Lyme disease is often called “The Great Imitator” as its presentation can mimic several medical conditions. It is rarely reported as a cause of lone‐persistent fever especially in adults. We report a unique case of viral co‐infection with Lyme.
A 57‐year‐old healthy female pediatrician was admitted for persistent fever for 2 weeks in late summer. She frequently sees children with viral illnesses and MRSA abscesses. She lives in an area with many deer and her husband recently had Lyme disease. She never noticed any attached tick, or rash. She is originally from Russia, had a positive PPD in 1996 that was treated with isoniazid. She stated multiple recent mosquito bites. Outside tests showed Enzyme Immunoassay (EIA) IgM positivity for Lyme. She received oral doxycycline. However, she had no improvement with continued fevers, lethargy and weakness. She was tachycardic, with episodes of hypotension. Examination was unremarkable. She had mild leukopenia with relative lymphocytosis (53%), thrombocytopenia (82 K) and normocytic anemia (Hemoglobin 9.5 gm/dL). ESR and CRP were elevated. She had abnormal liver enzymes, prolonged PTT and normal bilirubin.

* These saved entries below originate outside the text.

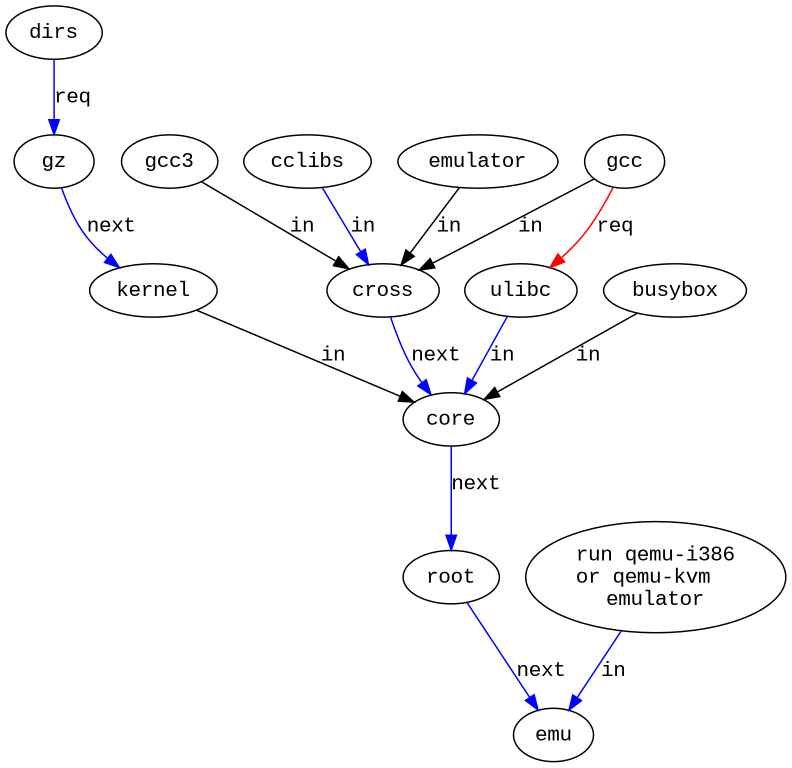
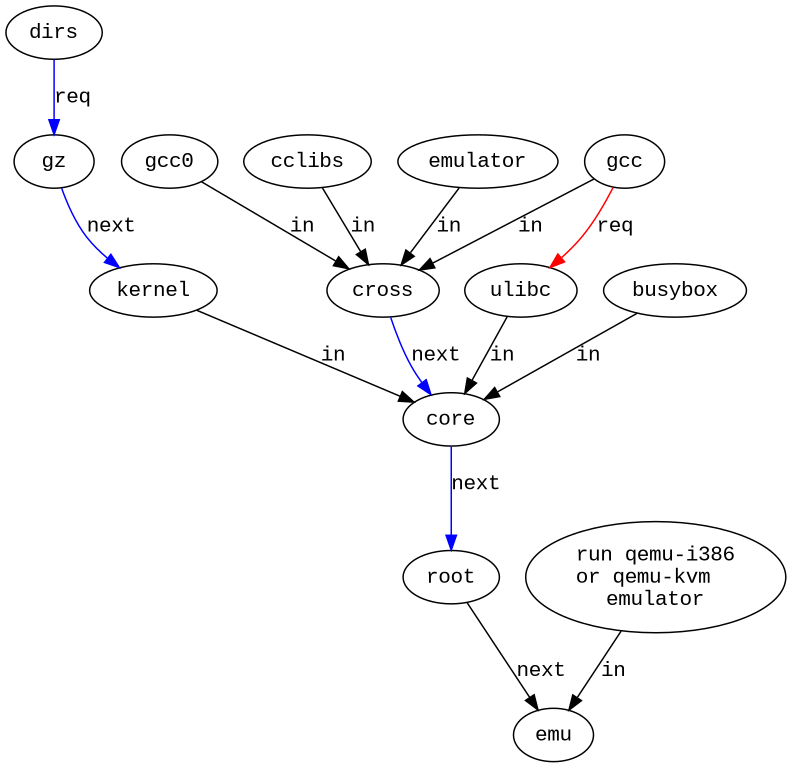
  digraph {
    fontname="Liberation Mono"
    rankdir=TB
    node [fontname="Liberation Mono"]
    edge [fontname="Liberation Mono"]
    dirs
    gz
    kernel
    cross
    core
    root
    emu
-   gcc0 [label=gcc3]
+   gcc0
    gcc
    ulibc
    cclibs
    n12 [label=emulator]
    busybox
    "run qemu-i386\lor qemu-kvm\lemulator"
    dirs -> gz [color=blue label=req]
    gz -> kernel [color=blue label=next]
    kernel -> core [label=in]
    cross -> core [color=blue label=next]
    core -> root [color=blue label=next]
-   root -> emu [color=blue label=next]
+   root -> emu [color=black label=next]
    gcc0 -> cross [label=in]
    gcc -> cross [label=in]
    gcc -> ulibc [color=red label=req]
-   ulibc -> core [label=in color=blue]
-   cclibs -> cross [label=in color=blue]
+   ulibc -> core [label=in]
+   cclibs -> cross [label=in]
    n12 -> cross [label=in]
    busybox -> core [label=in]
-   "run qemu-i386\lor qemu-kvm\lemulator" -> emu [label=in color=blue]
+   "run qemu-i386\lor qemu-kvm\lemulator" -> emu [label=in]
  }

Tests for tropical zoonoses, Erlichia, Babesiosis, blood/CSF cultures and PCR for common bacterial, viral or fungal infections were negative. “Two‐tiered testing” for Lyme was strongly positive for EIA screen followed by 2/3 positive IgM and one positive IgG on Western‐blot. Parvovirus‐B19 serology was strongly positive for IgM with mildly positive IgG. She was continued on oral doxycycline. She continued having fevers for 5 more days, and then gradually stopped. She was discharged in a week. Follow up serology for both Lyme and parvovirus‐B19 after 3 weeks were positive for IgG but negative for IgM. She continued to feel weak for several weeks and was able to return to work after a month.
Lyme disease is reported as a cause of fever of unknown origin in children but rarely in adults. Lone persistent fever could be a result of co‐infection as parvovirus can change the presentation of several illnesses including Lyme. Acute parvovirus‐B19 infection causes non‐specificity frequently in Borrelia burgdorferi. EIA IgM for Lyme is highly positive (79%) in acute parvovirus‐B19 infection. Therefore, it’s crucial to follow up for IgG serology after several weeks. Parvovirus can cause severe myalgia, abnormal liver enzymes or bone marrow suppression. Slow clearance of B19 viral infection is reported in adults with Lyme disease. Therefore, it is important to continue treatment for Lyme as it may take longer for symptoms to resolve. Oral doxycycline and intravenous ceftriaxone are equally effective in the treatment of acute Lyme as well as in preventing late manifestations. Doxycycline is usually preferred for ease of treatment.
Parvovirus‐B19 co‐infection can alter the natural clinical or serologic course of Lyme disease. This adds to the diagnostic challenge as Lyme’s symptoms can imitate many other diseases. It may be reasonable to continue to treat for Lyme disease for longer than recommended until complete IgG conversion in such situations.